> _What the exercise asks_:
Pull out every line that contains the string "with", matching case exactly.

> _Data excerpts_:

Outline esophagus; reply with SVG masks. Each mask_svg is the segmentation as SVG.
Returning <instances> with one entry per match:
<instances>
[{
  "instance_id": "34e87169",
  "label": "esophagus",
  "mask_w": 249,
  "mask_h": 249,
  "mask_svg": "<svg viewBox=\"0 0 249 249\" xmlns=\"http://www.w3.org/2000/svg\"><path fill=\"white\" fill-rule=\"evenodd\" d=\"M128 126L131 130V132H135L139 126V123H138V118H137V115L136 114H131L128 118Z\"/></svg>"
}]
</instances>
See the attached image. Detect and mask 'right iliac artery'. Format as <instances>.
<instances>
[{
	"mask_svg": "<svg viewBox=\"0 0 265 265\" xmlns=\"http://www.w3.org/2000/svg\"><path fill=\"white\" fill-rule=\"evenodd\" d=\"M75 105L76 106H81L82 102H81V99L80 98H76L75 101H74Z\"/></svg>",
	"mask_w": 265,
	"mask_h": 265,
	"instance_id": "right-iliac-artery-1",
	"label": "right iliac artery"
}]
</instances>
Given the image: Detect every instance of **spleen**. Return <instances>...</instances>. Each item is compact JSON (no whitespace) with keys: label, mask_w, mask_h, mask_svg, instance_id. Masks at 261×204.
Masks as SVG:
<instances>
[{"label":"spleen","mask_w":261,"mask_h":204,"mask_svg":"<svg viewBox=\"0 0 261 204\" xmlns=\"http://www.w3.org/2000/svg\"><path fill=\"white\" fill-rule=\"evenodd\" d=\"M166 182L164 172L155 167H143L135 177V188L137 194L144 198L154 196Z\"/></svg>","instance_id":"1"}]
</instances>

> _Result for this task_:
Outline esophagus; reply with SVG masks. Each mask_svg is the segmentation as SVG.
Returning <instances> with one entry per match:
Given the image: Detect every instance of **spleen**. Return <instances>...</instances>. Each item is compact JSON (no whitespace) with keys: label, mask_w, mask_h, mask_svg, instance_id. Masks at 261×204.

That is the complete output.